The Washington Post loves pushing those stuffy conservative church folk around in the Sunday paper. The entire top half of the Sunday Outlook section carried a condom package with wings and the headline “Why the church needs condoms: A more honest position on contraception would help reestablish the Vatican’s moral authority.”
That’s according to former New York Times religion reporter (and liberal Catholic writer) Peter Steinfels. Like every secular liberal, Steinfels thinks the contraception ban is not only “dishonest,” but even “offensive,” starting with Obamacare.
Polls of Catholics easily show a majority of Catholics -- many of whom don't attend church -- oppose the church teaching on contraception. Liberals love doing this -- it's like counting the votes of people who never show up at the polls.
Meanwhile, an outspoken conservative minority insists on making opposition to contraception a litmus test for separating “faithful Catholics” from “dissenters,” and the past two popes seemed to count it far more than many other qualifications in naming new bishops. In short, the contraception issue has injected paralyzing doses of tension, suspicion, dissemblance and dysfunction throughout Catholic life.
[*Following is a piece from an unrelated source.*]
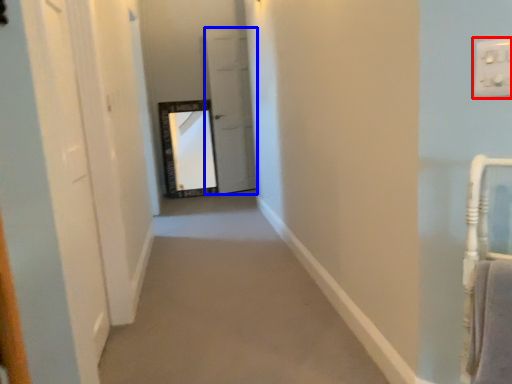
Question: Among these objects, which one is farthest to the camera, electric outlet (highlighted by a red box) or door (highlighted by a blue box)?

Choices:
 (A) electric outlet
 (B) door

Answer: (B)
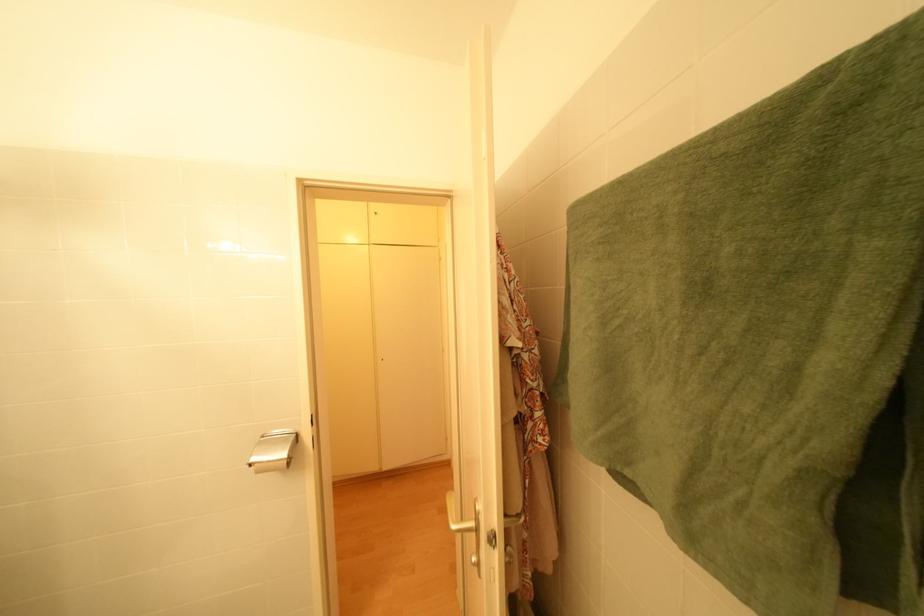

So an American hierarchy that had long campaigned for the “right to health care” gets bogged down in political opposition to the Affordable Care Act, for fear that Catholic institutions would be forced to provide their employees with contraception coverage. Outstanding Catholic efforts to serve AIDS victims in Africa are discredited by a doctrinaire anti-condom stance in Rome. Advocacy for impoverished families in the Philippines and elsewhere is contradicted by political lobbying against workable birth-control programs...
The church’s unwillingness to grapple with a deep and highly visible gap between official teaching and actual practice undermines Catholic vigor and unity at every level. It encourages Catholics to disregard all manner of other teachings, including those on marriage and abortion. If the church wants to restore its moral authority, it must address this gnawing question.
Can you smell what the liberals are cooking? The Catholic Church has lost its “moral authority”...until its morals line up with the secular liberal media. It’s funny that Steinfels would accuse the church and the “outspoken conservative minority” with dishonesty, when he’s suggesting that perhaps the Church would more effectively oppose abortion and “gay marriage” if it surrendered on contraception – as if the liberals would stop pushing on those issues – including the liberal Catholics.
Steinfels plays this “Catholics in crisis” line perpetually, as in his 2004 book A People Adrift: The Crisis of the Roman Catholic Church in America. Steinfels is also dishonest in suggesting he could see where Pope Francis might just bend the contraception rule a bit, but that would be “offensive” to his “liberal Catholic majority” and its ideals:
One can also imagine that he might prefer to see the condemnation of contraception maintained in principle while bent to the needs of the poor or the burdened in practice. He has not shown himself to be overly worried about consistency.
It is hard to see, however, how preaching an absolute rule while excusing lots of exceptions could resolve the church’s credibility gap or heal its internal division. Too many Catholics would likely find that solution not only inconsistent but offensive.
Liberals claim they don't enforce an inflexible orthodoxy, but on this issue they are demanding the Catholic Church submit to their orthodoxy, with Steinfels reminding the reader that every other Christian church knuckled under to "honesty" on this issue. "Vigor and unity" inside the Catholic Church is only possible when liberals win.